KGK Warum wird eine einheitliche ­Datenschnittstelle benötigt?
Patrick Bruder, B&R Die Anforderung kommt von unseren Kunden, den Maschinenbauern. Die haben das Problem, dass sie mehrere Maschinen oder Maschinenteile zusammenschließen müssen. Und da hilft eine standardisierte Schnittstelle natürlich. Diese werden wahrscheinlich von ihren Kunden, also den Anwendern, dazu angehalten, da sie Schwierigkeiten damit haben, ein Dosiergerät sowohl bei Maschine A als auch bei Maschine B anzuschließen – und zwar unabhängig davon, welche Steuerung in der ­Maschine läuft.
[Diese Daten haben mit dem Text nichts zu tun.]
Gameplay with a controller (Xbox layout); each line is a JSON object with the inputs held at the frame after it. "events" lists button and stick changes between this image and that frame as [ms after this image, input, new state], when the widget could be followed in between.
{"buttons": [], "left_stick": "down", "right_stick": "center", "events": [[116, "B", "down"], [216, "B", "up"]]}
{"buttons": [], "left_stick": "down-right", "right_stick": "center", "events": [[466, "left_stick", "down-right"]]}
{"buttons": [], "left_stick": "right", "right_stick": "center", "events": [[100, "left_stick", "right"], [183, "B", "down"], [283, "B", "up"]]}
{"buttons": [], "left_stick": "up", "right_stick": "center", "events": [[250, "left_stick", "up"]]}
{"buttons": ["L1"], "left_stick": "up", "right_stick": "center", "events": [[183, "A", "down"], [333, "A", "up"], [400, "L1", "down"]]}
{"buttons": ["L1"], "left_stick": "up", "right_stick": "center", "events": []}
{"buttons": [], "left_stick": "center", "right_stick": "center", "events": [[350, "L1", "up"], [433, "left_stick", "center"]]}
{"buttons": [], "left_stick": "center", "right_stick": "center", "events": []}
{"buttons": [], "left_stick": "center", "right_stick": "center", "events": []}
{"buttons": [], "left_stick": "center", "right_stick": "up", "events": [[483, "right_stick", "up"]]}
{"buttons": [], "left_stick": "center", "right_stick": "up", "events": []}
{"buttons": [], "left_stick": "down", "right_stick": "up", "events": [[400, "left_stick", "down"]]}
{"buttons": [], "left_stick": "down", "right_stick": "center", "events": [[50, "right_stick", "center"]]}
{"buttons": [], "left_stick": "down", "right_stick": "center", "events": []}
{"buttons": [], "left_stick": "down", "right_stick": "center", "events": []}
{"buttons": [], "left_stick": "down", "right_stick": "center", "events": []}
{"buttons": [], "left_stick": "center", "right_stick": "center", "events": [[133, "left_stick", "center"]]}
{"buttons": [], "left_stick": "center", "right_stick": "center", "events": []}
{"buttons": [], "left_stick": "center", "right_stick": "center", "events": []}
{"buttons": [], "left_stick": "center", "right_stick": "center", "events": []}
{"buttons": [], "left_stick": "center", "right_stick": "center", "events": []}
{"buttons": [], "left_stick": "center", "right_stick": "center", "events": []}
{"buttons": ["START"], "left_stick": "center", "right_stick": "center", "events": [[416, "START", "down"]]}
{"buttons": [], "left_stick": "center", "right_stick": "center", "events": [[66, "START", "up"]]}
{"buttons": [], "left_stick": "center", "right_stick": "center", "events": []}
KGK Aber was hat sich geändert? Früher haben die Kunststoffver­arbeiter doch auch einfach eine Anlage beim Maschinenbauer bestellt und Materialförderung oder Dosiergerät angeschlossen.
Sebastian Sachse, B&R Stimmt. Darum haben sie heute viele verschiedene Systemlösungen in ihren Werkhallen, die verschiedene Sprachen sprechen. In Zeiten der Digitalisierung reden wir aber davon, dass wir die Systeme alle miteinander nahtlos verbinden. Wenn Systeme aber alle eine unterschiedliche Sprache sprechen, ist das ein Problem. Deswegen versuchen wir gemeinsam mit VDMA und Euromap eine saubere Lösung zu finden, um diese Sprachen zu vereinheitlichen.

KGK Inwiefern nutzt diese weitere Vernetzung dem Verarbeiter?
Sachse Ich gebe mal ein konkretes Beispiel: Stellen Sie sich vor, wir haben eine riesige Produktionsstätte und eine einzige Maschine produziert eigentlich nur Ausschuss, und das bereits am Anfang des Produktionszyklus. Der Anwender merkt das allerdings erst bei der finalen Endkontrolle. Die entscheiden Frage für ihn ist dann: „Wie finde ich diese Maschine?“ Heute arbeitet er sich langsam von hinten nach vorne durch. Der produzierte Ausschuss, zum Beispiel ein iPhone-Gehäuse, ist allerdings unbrauchbar, wandert in die Tonne und damit sind sofort zwischen 600 und 700 EUR vernichtet. Wenn aber gleich am Anfang in der CNC-Fräse festgestellt werden kann, wo der Fehler passiert, weil zum Beispiel der Fräser zu tief geht und damit die Außenhülle beschädigt, dann werfe ich nur dieses kleine Stück Blech weg und entsorge das. Und das ist die Effizienzsteigerung, nach der jeder sucht. So etwas findet man nur mit einer vernetzten Anlage.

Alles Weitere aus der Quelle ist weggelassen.